■ **Listed entries**
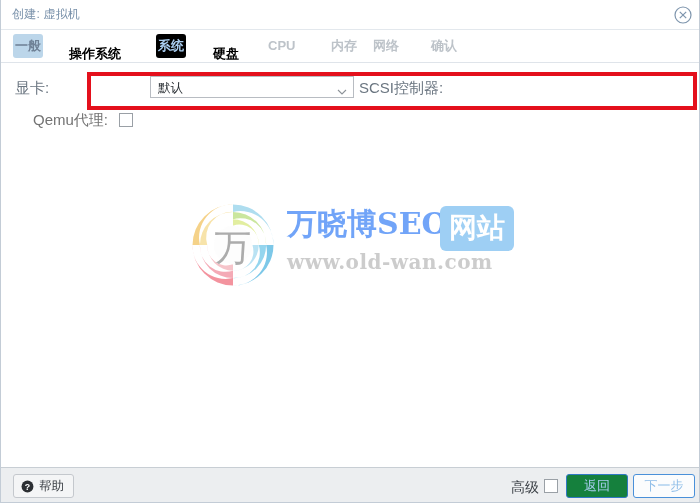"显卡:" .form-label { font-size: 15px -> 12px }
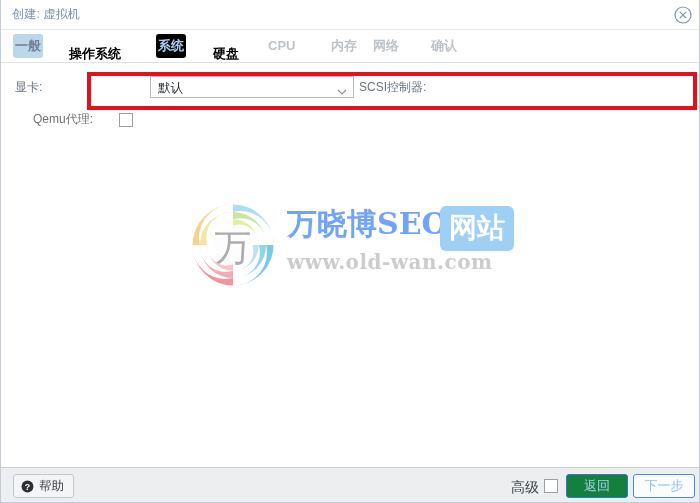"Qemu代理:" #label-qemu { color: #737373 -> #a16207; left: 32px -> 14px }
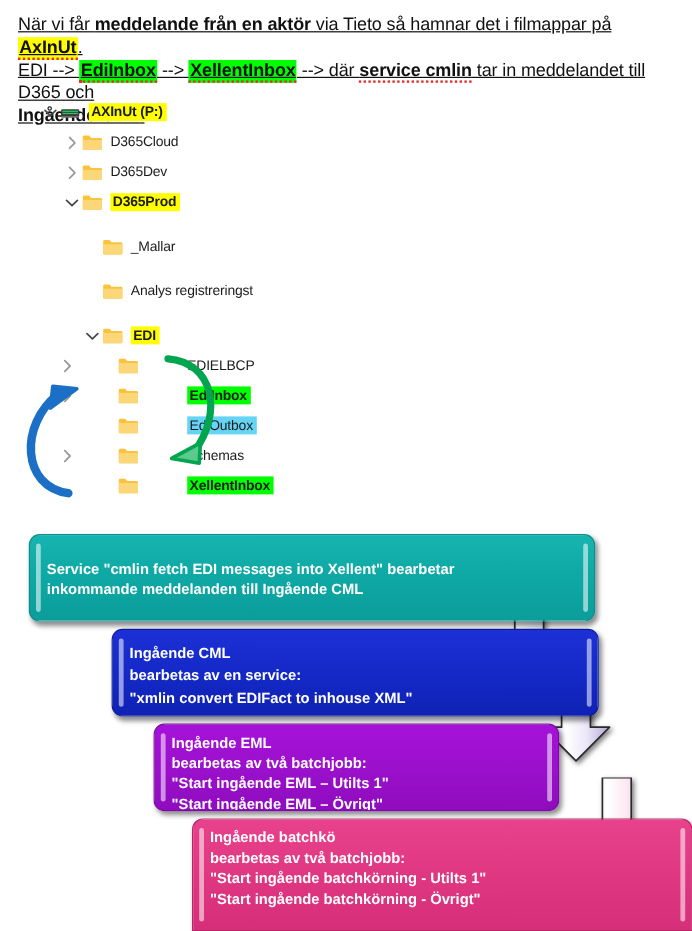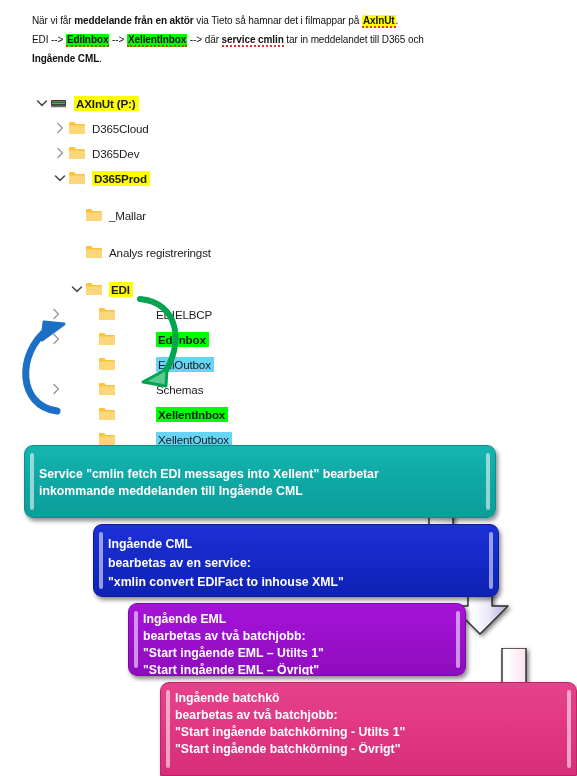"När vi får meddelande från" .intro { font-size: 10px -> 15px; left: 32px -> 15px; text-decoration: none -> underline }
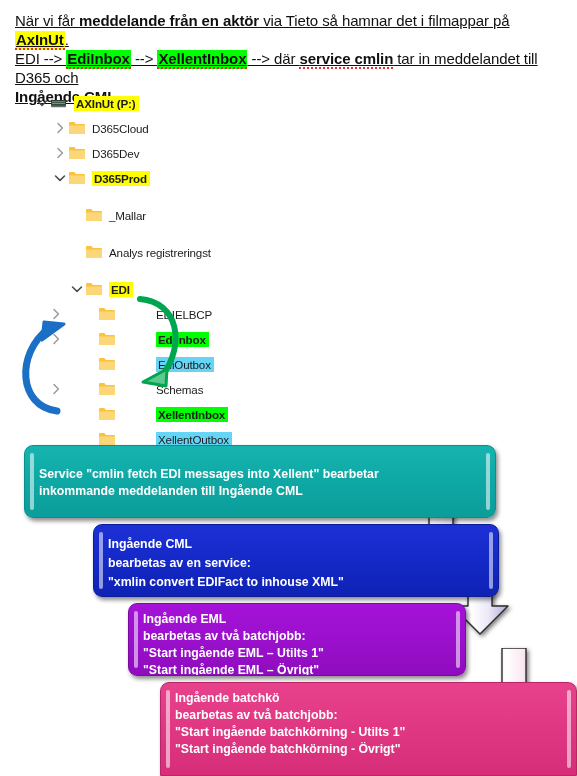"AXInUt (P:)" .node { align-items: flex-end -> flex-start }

* * *

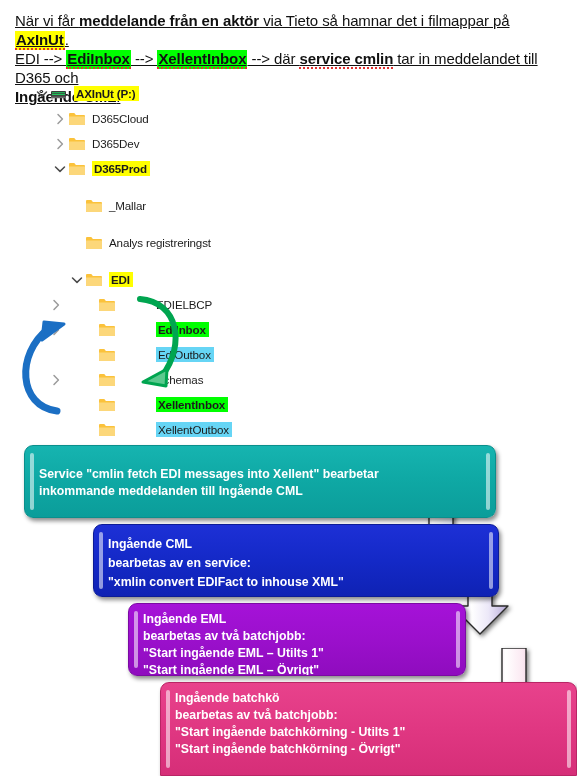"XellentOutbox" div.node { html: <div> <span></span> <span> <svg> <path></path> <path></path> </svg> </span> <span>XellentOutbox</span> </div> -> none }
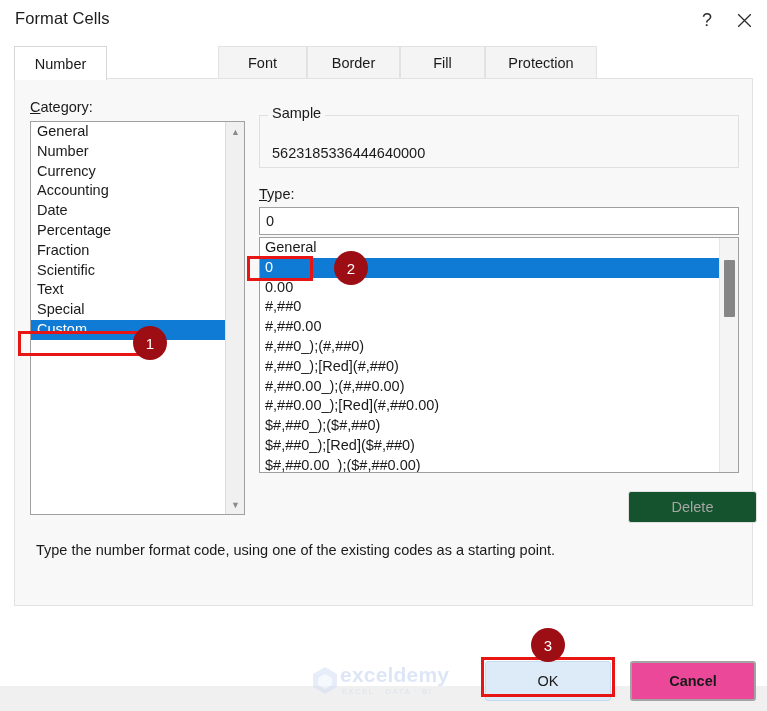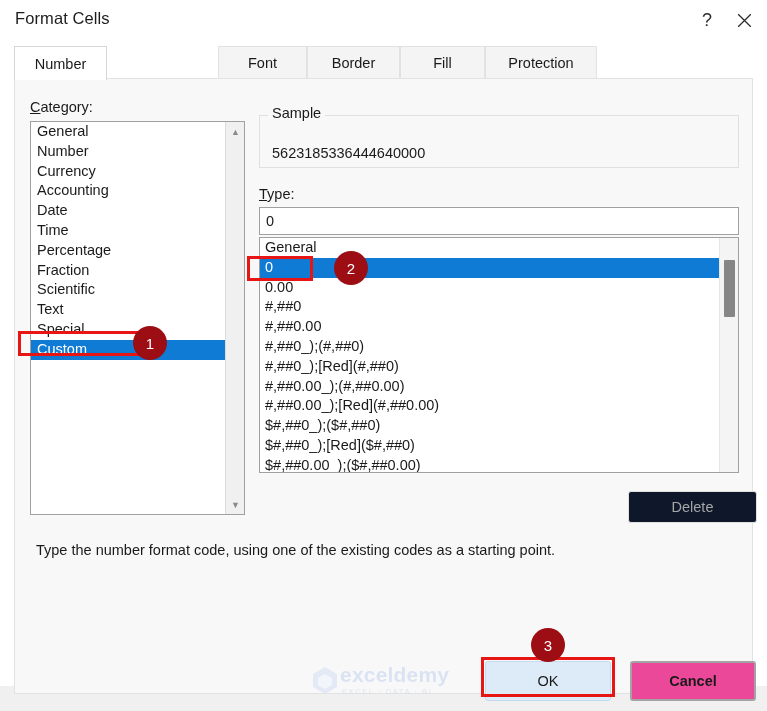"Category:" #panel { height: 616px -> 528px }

■ **To do**
Precisely those lines above that run from the line with "font-size: 15px ->" up to and including the line with "align-items: flex-end ->" are to be set down, with the pictures omitted.

■ **Task output**
"显卡:" .form-label { font-size: 15px -> 12px }
"Qemu代理:" #label-qemu { color: #737373 -> #a16207; left: 32px -> 14px }
"När vi får meddelande från" .intro { font-size: 10px -> 15px; left: 32px -> 15px; text-decoration: none -> underline }
"AXInUt (P:)" .node { align-items: flex-end -> flex-start }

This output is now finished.